Report No. 61
3.8. Importance of the Constitutional prohibition.-
Such a prohibition1 is based on one of those constitutional doctrines which form the heart of the federal concept. It is the basic need for the demarcation of the taxing power on transactions relating to commodities, that constitutes the spirit of the constitutional prohibition. Verbal controversies and questions of interpretation naturally arise on the formula that may be adopted to give effect to this spirit. But the essential and basic consideration is the one to which we have referred.
In the celebrated American case of Brown v. Maryland, (1827) 6 L Ed 675., Marshall, C.J. observed:-
"The constitutional prohibition on the States to lay a duty on imports, a prohibition which vast majority of them must feel an interest in preserving, may certainly come in conflict with the acknowledged power to tax persons and property within their territory. The power, and the restriction on it, though quite distinguishable when they do not approach each other, may yet, like the intervening colours between white and black, approach so nearly as to perplex the understanding, as colors perplex the vision in making the distinction between them. Yet the distinction exists, and must be marked as the cases arise.
Till they do arise, it might be premature to state any rule as being universal in its application. It is sufficient for the present to say, generally, that when the importer has so acted upon the thing imported that it has become incorporated and mixed up with the mass of property in the country, it has, perhaps, lost its distinctive character as an "import" and has become subject to the taxing power of the State; but while remaining the property of the importer, in his warehouse, in the original form or package in which it was imported, a tax upon it is too plainly a duty on imports to escape the prohibition in the Constitution."
1. Para. 3.7, supra.
3.8A. Problems of interpretation.-
Problems of interpretation of such prohibitions are unavoidable. Clark, J. in State of Wisconsin v. J.C. Penny Co., observed as follows:
"that there is a 'need for clearing up the tangled undergrowth of past cases' with reference to the taxing power of the States is a concomitant to the negative approach resulting from a case-by-case resolution of 'the extremely limited restrictions that the Constitution placed upon the States."
"Commerce between the States having grown up like Topsy, the Congress meanwhile not having undertaken to regulate taxation of it, and the States having understandably persisted in their efforts to get some return for the substantial benefits they have afforded it, there is little wonder that there has been no end of cases testing out state tax levies.
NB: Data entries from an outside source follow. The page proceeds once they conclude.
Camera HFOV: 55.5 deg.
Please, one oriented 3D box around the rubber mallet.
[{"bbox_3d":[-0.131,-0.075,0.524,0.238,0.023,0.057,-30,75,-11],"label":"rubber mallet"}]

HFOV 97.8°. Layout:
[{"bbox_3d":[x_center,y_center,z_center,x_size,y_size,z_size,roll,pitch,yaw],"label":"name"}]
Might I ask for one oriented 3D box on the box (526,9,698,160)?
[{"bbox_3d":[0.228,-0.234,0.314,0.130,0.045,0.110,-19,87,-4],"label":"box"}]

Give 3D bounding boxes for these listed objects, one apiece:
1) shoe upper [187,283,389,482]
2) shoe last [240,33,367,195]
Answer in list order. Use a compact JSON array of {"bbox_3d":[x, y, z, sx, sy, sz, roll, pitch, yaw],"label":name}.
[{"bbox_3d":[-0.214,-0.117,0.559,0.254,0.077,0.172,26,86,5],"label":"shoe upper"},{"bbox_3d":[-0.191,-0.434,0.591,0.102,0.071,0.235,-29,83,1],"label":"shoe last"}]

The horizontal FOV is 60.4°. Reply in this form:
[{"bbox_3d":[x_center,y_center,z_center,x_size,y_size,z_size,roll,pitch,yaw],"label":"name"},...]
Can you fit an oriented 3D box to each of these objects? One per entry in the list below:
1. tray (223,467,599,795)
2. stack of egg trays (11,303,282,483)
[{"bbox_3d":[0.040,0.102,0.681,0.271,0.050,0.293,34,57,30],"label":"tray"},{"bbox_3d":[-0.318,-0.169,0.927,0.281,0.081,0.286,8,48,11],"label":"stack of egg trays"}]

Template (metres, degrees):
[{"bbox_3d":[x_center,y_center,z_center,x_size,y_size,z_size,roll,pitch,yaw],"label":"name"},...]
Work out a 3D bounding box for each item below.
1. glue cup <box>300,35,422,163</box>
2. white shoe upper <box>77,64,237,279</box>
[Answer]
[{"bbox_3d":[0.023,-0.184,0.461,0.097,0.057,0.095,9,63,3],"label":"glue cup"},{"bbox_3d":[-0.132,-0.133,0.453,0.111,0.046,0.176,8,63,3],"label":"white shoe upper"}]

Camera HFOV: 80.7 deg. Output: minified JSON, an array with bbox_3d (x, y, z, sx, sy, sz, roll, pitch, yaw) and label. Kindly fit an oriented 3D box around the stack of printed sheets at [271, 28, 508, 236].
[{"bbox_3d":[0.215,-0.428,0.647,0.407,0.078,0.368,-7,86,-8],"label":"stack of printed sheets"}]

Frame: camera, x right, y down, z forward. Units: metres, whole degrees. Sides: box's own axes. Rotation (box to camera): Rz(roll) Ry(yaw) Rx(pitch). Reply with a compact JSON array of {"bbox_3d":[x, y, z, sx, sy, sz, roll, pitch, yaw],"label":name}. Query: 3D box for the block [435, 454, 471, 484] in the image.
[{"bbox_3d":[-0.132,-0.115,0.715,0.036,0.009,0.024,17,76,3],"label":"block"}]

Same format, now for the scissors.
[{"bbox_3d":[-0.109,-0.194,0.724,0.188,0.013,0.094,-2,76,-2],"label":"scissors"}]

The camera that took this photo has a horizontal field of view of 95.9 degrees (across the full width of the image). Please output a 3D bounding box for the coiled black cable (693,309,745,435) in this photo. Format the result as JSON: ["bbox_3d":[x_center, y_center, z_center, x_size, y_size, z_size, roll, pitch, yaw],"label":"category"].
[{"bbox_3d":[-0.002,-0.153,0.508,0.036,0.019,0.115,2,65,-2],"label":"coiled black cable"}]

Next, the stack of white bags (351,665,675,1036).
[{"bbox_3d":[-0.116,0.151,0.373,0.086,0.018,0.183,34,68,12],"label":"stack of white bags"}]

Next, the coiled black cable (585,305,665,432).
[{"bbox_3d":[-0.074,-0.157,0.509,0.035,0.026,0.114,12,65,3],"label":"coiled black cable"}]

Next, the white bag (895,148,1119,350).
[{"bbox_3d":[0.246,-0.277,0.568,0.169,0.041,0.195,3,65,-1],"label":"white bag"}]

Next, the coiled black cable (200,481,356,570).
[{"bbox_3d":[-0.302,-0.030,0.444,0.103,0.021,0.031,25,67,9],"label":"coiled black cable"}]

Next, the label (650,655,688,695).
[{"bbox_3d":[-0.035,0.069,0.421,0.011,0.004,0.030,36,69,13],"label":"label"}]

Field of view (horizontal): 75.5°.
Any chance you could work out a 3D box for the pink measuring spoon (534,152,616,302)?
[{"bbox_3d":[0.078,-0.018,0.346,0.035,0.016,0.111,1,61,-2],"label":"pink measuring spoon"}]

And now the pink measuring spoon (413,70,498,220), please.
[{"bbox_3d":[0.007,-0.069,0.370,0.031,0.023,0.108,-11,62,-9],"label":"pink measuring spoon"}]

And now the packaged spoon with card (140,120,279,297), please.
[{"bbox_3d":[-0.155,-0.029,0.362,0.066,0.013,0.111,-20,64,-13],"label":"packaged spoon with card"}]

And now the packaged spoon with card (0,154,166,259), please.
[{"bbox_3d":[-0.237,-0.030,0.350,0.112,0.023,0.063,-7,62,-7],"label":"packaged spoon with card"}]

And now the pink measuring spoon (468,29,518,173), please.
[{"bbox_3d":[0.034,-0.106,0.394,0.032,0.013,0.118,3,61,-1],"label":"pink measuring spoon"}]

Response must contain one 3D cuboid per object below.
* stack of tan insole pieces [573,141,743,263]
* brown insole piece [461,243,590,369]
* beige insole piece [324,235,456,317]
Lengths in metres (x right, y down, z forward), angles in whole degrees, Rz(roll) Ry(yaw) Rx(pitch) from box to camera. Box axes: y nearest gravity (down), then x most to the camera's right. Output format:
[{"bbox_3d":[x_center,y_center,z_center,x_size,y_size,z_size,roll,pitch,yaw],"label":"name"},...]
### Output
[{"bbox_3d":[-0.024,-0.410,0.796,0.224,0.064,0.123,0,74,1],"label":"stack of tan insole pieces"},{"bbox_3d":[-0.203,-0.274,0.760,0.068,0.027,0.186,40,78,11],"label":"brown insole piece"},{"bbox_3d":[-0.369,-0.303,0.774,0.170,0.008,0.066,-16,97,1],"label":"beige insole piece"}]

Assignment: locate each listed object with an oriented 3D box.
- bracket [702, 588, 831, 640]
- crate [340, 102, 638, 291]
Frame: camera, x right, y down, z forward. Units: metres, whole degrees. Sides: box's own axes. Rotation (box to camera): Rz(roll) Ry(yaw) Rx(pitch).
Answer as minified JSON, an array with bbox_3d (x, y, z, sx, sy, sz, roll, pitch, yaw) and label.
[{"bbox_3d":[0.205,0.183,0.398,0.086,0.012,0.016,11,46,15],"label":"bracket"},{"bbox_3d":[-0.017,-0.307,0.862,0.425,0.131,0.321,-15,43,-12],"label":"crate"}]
The resulting judicial application of constitutional principles to specific State statutes leaves much room for controversy and confusion, and little in the way of precise guides to the States in the exercise of their indispensable power of taxation.
This Court alone has handed down some three hundred full-dress opinions spread through slightly more than that number of reports. As was said in Miller Bros. Co. v. State of Maryland,2 the decisions have been not always clear, consistent or reconcilable. A few have been specifically over-ruled, while others no longer fully represent the present state of the law. From the quagmire there emerge, however, some firm peaks of decision which remain unquestioned." This shows the complexity of the question.
1. State of Wisconsin v. J.C. Penny Co., (1940) 311 US 435 (445).